Painting by Ford Madox Brown

Manfred on the Jungfrau is an 1842 oil-on-canvas painting by the British artist Ford Madox Brown. It is inspired by Act I Scene II of Lord Byron's dramatic poem Manfred, probably most particularly the following:

... And you, ye crags upon whose extreme edge

I stand, and on the torrent's brink beneath

Behold the tall pines dwindled as to shrubs

In dizziness of distance, when a leap,

A stir, a motion, even a breath, would bring

My breast upon its rocky bosom's bed

To rest for ever – wherefore do I pause?

... Thou winged and cloud-cleaving minister,

Whose happy flight is highest into heaven,

Well may'st thou swoop so near me ...

... How beautiful is all this visible world!

How glorious in its action and itself!

The painting depicts the central character of the poem, Manfred, who is a noble and wealthy aristocrat, about to toss himself from the heights of the Jungfrau mountain.

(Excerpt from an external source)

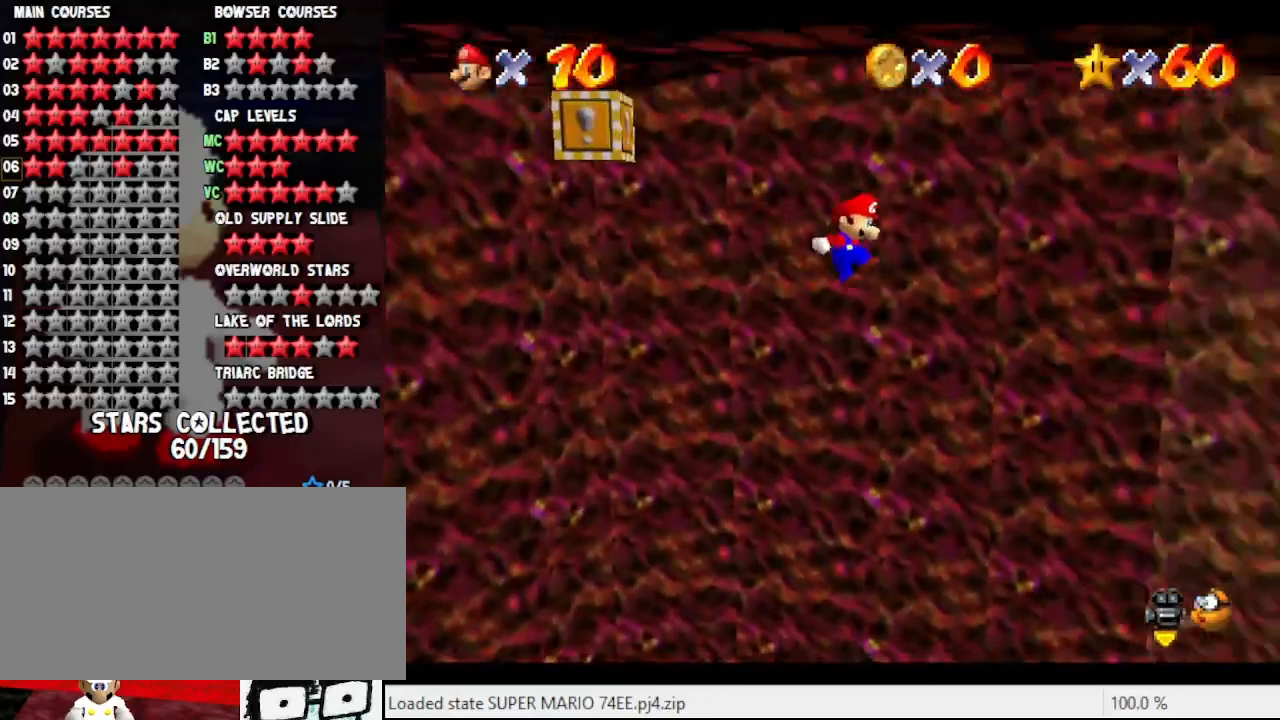
{"buttons": [], "left_stick": "down-left", "events": [[67, "left_stick", "down"], [167, "left_stick", "down-left"], [400, "A", "up"]]}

Manfred is, however, saved from death by a chamois hunter who happens upon him, and who is seen approaching in the background of the painting, clad in fur.
The detail seen on Manfred's face shows his deep psychological agony, and the reason for his desire for suicide.

In 1837, John Martin painted an artwork of the same name. Martin's version was a watercolour, and focused more on the Jungfrau mountain than on the detail of Manfred and the hunter.